Thanksgiving is only a few days away and for the last two weeks, Casey has been patiently reciting everything she wants to eat that day – turkey, mashed potatoes, cranberry sauce – and on and on. When you ask what she is thankful for, she is as likely to say Elmo as family or friends. And that’s ok. Sometimes, the things I’m thankful for may not make sense to anyone else, either.
For several years, I was thankful for unlimited texting and minutes on my cell phone. Mandy and Cory were in Texas and we missed them so much. It helped Casey and Rob to hear their voices. Skype was another thing to be thankful for – the pictures of Casey and Rob smiling when they saw Mandy are priceless to me. The absolute love they have for Cory and Mandy disproves the whole “people with autism don’t feel emotions” stuff.
I am thankful for camp weekends. I just picked the kids up from Echoing Hills. They had another great weekend there and enjoyed going to the local Lions Club Minstrel Show (who would have ever imagined Rob would like that?). When they saw me, they smiled their beautiful smiles and leaned for hugs. I got tears in my eyes when I saw a volunteer from the camp to go the car and say goodbye to the kids and ask for hugs. The volunteers and camp employees are blessings to our family – I just hope that they know how much we love them!

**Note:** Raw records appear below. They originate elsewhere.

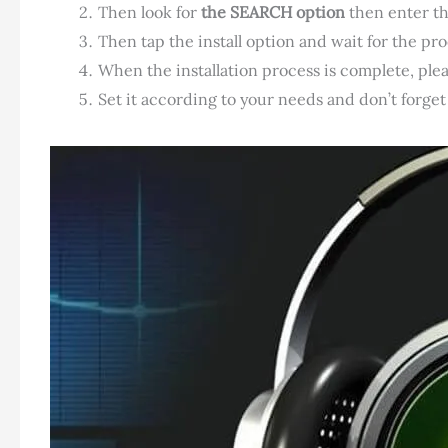
Then look for
the SEARCH option
then enter t
Then tap the install option and wait for the proc
When the installation process is complete, ple
Set it according to your needs and don’t forget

I am thankful that, despite terrible meltdowns and way too much head-banging, Casey never got hurt. She put her head through two glass windows and never got a scratch. I am thankful that my “no fears” son never did any permanent damage, despite stitches, broken bones and a helicopter flight to the children’s hospital. I am also thankful for hair coloring – I am not ready for all those gray hairs to show!
I am thankful for the friends and family who support me and the kids. Some, I haven’t seen for years and some I’ve never met. But, thanks to the internet and Facebook, I’ve met people who know exactly what I mean and understand without judging. I know many families who pull apart when a person has special needs – my family is close and I lean on all of them (and that includes the ones who live far away!)
I am thankful that Mandy doesn’t resent her sister and brother. Growing up between two siblings with autism wasn’t easy for her, but she is still their biggest defender and one they run to when they need something.
I’m thankful for a best friend who lets me vent, cry on her shoulder or threatens to kick my butt when I need it. Casey and Rob love spending time with Tracie – and ask for her when mom says no!
I’m thankful for a job and co-workers that support us. When there is a problem with the kids, I’m able to go deal with it without repercussions at work. My co-workers know that sometimes, I just need a hug and they are always willing to do that for me.
I am thankful for the day hab where the kids spend their days. They enjoy being there and have made friends. I am also thankful for the staff that doesn’t show their frustration with Rob or Casey when they are having a bad time. (Rob’s obsession with paper clips is also causing my gray hair!)
I am also thankful for Sesame Street, ipads, Mighty Morphin Power Rangers, wind pants and muscle shirts, heavy blankets, head phones, Wizard of Oz, Willy Wonka, legos, color by numbers, cardboard, bubble wrap, slippers, wonderful doctors, coloring books, crayons, clay, socks, ice cold coke, snickers bars, dark chocolate and cheese crackers. Without these, our days would be very long!
Sometimes, life with autism makes it really hard to find anything to be thankful for. Between sensory issues, meltdowns, therapies, doctors, school, work and home, sometimes, getting through the day is all you can think of. Been there, done that. Sometimes, downing a coke is all that kept me going. I know it isn’t good for me, but I figure it’s better than other options.
Maybe you can be thankful your child didn’t get hurt during their latest meltdown. Be grateful for the silence when they finally wear themselves out. Be thankful that they are willing to eat something – even if it is the same things day after day. When you are exhausted, look for the smallest things to give you hope and strength to go on. Be thankful that no matter what, your child loves you more than anything – even if they can’t say the words. Look in their eyes – you will see it.
One last thing I am very thankful for – for the opportunity to share our lives with each of you. My greatest hope is that readers can find laughs and hope in our journey- to know that they are not alone and that life does get better. Only through sharing awareness can we get the acceptance our kids desperately need.
Jen, I stand amazed at the positive attitude and manner you have had and continue to have with life opportunity and frustration. I am thankful to have you as a cousin and friend. I am thankful that you share with me and others that read your blog and learn about how you handle the debilitating autism. Thank you from the bottom of my heart and soul for being real. Love you cuz. Terry
Thank you, Terry! I’m sorry it took me so long to see this – it’s been a tough week here. Love you, too!